Okuyamamış, okutulamamış her kız çocuğu, toplumu, ülkesi, milleti
için çok büyük bir kayıptır. Okumamış kız çocuğu, sadece ekonomik
bir kayıp değildir, istikbalin bir annesi olarak doğacak çocukları
için de bir kayıptır. Bilen bir annenin çocuğu ile bilmeyen bir
annenin çocuğu aynı olamaz" ifadelerine yer verdi.
"HAYDİ KIZLAR OKULA" İLE 350 BİN ÇOCUK OKULLA BULUŞTU
Bir toplumun sadece zengin olmakla, iyi gelir elde etmekle değil
iyi eğitim almakla kalkınacağına işaret eden Erdoğan, kadın ve
erkek Türkiye’ye katma değer sağlayacak insanlara ihtiyaç olduğunu
söyledi. Türkiye’de zorunlu eğitimi 12 yıla çıkarırken ekonomik
gerekçelerden çok sosyal gerekçeleri önemsediklerini bildiren
Erdoğan, Türkiye’de her çocuğun zorunlu olarak 12 yıl eğitim
almasını arzuladıklarını ve bunun adımlarını attıklarını söyledi.
12 yıl zorunlu eğitimi getirirken, kademeli bir yapıya
kavuştururken birilerinin çıkıp ’kız çocuklarının eve
hapsedileceğini iddia ettiğini’ belirten Erdoğan, bu sistemin kız
çocukları okulla buluşturan bir sistem olduğuna işaret etti.

-.-.-

• **Alıştırma görevleri**
1 – Kaynak metinden bir bölümü aynen çıkarın: "12 yıl zorunlu" sözcüklerinin geçtiği yerden başlayın, "olduğuna işaret etti." sözcüklerinden sonra durun.
2 – Kaynak metne göre zorunlu eğitim 12 yıla çıkarılırken ekonomik gerekçelerden çok hangi gerekçeler önemsenmiştir?

-.-.-

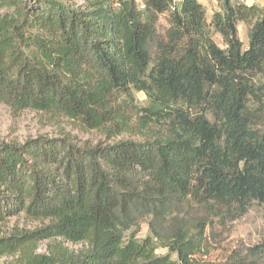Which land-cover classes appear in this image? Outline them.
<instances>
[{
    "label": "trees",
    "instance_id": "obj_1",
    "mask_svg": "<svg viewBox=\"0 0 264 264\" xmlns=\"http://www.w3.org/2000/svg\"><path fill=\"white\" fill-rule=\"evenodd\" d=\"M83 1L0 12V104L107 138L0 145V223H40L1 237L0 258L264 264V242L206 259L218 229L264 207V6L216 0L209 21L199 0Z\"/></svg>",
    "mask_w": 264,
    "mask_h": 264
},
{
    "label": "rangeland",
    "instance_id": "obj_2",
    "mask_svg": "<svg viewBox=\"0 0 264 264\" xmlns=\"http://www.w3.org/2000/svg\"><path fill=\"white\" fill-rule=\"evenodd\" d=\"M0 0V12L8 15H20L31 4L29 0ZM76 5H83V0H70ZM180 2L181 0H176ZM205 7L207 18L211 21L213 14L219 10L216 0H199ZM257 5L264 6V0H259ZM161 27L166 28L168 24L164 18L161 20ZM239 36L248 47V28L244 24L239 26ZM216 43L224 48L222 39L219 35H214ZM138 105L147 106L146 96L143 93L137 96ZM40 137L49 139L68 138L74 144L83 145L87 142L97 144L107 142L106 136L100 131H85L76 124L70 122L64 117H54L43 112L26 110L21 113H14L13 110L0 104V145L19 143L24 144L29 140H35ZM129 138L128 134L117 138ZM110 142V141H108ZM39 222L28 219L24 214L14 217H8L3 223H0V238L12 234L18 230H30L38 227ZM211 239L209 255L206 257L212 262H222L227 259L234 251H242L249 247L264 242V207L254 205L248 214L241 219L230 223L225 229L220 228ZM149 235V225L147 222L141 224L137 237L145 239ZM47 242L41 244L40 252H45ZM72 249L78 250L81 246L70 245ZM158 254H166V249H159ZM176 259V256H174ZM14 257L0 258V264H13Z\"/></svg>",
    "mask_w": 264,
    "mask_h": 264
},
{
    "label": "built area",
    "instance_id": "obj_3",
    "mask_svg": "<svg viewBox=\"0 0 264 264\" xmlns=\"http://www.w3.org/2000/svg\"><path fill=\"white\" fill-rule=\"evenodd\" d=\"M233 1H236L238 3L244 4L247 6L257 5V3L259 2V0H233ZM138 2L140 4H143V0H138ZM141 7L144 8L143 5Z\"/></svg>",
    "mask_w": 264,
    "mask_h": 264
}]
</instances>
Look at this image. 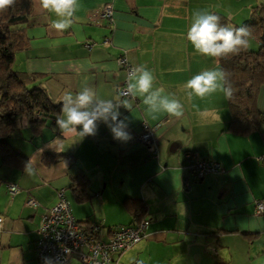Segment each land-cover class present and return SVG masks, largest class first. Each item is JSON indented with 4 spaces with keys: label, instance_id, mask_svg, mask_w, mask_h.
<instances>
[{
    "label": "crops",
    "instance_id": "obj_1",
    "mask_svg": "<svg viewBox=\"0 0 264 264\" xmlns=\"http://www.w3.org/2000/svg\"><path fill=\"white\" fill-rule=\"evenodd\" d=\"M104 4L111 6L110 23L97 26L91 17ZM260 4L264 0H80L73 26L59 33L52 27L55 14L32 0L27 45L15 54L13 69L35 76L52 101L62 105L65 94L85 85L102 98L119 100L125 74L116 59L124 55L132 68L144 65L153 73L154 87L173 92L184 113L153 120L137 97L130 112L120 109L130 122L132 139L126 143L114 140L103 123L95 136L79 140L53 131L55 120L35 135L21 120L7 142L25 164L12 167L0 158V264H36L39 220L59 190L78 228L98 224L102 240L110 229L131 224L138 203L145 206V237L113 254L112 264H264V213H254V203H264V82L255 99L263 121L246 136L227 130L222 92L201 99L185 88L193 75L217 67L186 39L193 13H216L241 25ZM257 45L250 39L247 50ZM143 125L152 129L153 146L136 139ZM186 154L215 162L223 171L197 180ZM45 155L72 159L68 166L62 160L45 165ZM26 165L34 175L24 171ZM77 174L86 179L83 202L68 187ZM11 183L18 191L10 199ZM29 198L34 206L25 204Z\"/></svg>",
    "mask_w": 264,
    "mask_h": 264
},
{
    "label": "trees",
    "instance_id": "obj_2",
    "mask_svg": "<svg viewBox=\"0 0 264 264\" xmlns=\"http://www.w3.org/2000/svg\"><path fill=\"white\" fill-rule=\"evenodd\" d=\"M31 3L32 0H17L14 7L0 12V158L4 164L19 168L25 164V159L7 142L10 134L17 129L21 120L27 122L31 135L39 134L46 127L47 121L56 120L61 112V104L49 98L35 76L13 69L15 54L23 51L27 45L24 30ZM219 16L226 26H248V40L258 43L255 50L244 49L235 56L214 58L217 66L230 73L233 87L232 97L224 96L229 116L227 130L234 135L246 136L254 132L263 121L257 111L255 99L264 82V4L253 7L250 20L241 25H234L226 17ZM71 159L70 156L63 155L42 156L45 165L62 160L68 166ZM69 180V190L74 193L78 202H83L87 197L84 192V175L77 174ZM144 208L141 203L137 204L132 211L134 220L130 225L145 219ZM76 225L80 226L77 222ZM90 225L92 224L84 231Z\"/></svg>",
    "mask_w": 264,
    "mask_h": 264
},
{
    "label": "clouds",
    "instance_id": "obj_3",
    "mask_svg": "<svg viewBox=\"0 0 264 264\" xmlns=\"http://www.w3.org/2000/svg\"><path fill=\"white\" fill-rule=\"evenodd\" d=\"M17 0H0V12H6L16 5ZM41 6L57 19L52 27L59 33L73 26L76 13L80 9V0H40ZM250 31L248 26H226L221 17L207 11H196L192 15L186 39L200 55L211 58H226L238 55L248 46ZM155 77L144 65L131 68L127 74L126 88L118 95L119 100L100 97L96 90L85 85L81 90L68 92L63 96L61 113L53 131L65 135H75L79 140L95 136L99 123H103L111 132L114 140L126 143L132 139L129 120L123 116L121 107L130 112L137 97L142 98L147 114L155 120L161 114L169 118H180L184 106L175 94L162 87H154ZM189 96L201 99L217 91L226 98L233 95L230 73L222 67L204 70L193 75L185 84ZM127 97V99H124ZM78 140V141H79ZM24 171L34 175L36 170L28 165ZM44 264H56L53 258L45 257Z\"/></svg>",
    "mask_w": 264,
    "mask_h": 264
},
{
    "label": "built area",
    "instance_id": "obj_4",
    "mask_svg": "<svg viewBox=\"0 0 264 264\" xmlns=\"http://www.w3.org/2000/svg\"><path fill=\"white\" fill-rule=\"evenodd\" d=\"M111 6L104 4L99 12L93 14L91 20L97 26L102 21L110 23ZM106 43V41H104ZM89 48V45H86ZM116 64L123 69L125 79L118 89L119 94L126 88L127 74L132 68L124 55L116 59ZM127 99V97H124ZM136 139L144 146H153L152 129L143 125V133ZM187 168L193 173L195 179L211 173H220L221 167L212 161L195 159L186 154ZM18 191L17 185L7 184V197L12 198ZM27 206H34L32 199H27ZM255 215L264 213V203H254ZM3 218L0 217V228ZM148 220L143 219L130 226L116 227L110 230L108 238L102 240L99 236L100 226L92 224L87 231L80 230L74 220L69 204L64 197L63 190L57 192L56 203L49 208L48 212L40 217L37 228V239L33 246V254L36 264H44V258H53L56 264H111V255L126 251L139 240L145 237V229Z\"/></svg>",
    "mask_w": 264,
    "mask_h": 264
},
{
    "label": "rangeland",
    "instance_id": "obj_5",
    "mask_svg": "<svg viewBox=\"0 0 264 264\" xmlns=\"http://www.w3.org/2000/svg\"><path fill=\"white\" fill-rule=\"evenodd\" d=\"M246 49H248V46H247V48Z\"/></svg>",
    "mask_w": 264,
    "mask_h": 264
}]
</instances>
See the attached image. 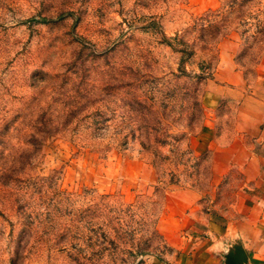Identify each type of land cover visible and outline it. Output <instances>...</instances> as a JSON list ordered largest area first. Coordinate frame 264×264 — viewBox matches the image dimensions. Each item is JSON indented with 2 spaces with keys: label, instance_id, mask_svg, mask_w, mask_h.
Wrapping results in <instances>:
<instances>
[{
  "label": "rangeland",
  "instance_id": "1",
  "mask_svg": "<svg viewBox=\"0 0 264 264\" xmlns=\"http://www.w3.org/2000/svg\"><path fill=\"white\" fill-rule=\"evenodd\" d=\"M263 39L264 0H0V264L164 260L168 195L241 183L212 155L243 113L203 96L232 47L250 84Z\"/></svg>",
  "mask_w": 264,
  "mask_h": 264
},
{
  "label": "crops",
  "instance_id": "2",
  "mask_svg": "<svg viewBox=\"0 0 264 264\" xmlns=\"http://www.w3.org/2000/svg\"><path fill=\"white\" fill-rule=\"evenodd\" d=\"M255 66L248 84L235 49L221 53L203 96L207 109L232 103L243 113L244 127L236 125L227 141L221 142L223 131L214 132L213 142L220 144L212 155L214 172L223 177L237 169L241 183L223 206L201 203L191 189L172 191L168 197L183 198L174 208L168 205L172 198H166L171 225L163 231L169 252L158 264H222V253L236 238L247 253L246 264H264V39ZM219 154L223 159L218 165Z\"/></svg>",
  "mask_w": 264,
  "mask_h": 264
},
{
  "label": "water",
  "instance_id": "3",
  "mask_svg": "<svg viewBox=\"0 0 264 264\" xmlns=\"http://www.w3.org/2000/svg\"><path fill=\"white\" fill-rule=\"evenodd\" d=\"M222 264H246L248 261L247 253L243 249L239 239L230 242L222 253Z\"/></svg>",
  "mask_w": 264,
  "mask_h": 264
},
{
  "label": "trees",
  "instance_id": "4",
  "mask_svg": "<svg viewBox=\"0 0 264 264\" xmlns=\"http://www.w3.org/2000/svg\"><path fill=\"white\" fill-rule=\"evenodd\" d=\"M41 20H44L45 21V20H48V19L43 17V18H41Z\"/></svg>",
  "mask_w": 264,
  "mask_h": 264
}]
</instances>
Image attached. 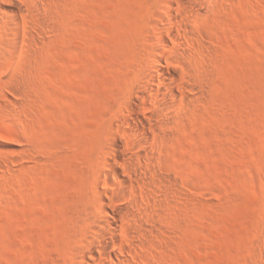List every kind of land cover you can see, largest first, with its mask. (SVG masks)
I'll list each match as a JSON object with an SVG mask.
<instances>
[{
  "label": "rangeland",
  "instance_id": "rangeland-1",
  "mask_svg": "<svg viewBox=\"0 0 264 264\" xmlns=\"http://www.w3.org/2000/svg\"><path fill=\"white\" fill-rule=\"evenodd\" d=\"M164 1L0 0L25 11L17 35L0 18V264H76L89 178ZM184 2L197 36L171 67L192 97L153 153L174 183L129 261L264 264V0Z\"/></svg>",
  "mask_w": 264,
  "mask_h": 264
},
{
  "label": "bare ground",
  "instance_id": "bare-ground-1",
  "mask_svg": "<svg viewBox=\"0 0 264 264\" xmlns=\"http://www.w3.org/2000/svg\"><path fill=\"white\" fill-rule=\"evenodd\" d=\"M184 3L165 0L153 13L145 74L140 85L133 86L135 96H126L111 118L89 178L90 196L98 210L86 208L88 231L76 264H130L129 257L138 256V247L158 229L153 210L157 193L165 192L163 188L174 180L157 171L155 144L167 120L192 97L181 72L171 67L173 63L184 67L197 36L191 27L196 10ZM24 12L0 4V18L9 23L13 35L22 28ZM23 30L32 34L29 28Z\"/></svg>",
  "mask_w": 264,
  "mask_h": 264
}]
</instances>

-.-.-

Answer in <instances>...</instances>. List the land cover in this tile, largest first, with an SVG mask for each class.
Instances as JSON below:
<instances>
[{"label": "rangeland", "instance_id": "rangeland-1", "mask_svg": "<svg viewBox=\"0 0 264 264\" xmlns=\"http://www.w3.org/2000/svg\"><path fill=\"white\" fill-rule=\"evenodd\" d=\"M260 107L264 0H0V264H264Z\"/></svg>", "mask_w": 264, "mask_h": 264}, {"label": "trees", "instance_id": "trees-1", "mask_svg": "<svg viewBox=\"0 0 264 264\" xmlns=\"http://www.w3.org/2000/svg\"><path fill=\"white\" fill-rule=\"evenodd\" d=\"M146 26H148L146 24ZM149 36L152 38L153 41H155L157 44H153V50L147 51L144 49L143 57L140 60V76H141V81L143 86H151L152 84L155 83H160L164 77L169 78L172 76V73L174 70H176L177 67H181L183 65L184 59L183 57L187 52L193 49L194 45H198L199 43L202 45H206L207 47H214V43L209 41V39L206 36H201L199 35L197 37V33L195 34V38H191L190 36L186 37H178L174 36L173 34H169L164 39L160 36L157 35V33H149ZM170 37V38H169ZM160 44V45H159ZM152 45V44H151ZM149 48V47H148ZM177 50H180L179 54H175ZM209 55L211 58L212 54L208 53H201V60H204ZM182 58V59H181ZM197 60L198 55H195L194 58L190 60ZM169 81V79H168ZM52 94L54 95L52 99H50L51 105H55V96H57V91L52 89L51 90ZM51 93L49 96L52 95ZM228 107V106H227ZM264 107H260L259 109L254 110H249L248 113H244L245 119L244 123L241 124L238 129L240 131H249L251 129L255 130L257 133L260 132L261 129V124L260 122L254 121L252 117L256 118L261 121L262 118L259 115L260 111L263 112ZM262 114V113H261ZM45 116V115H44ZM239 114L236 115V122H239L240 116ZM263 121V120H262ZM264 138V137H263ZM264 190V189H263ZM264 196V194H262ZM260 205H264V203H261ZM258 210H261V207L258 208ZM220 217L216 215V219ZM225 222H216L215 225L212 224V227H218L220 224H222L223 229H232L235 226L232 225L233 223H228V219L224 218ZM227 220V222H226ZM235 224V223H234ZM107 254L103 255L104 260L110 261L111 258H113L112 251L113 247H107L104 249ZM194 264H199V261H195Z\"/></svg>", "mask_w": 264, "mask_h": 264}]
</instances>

-.-.-

• **Yanıtlar**
1 –
12 yıl zorunlu eğitimi getirirken, kademeli bir yapıya
kavuştururken birilerinin çıkıp ’kız çocuklarının eve
hapsedileceğini iddia ettiğini’ belirten Erdoğan, bu sistemin kız
çocukları okulla buluşturan bir sistem olduğuna işaret etti.

2 – Sosyal gerekçeler.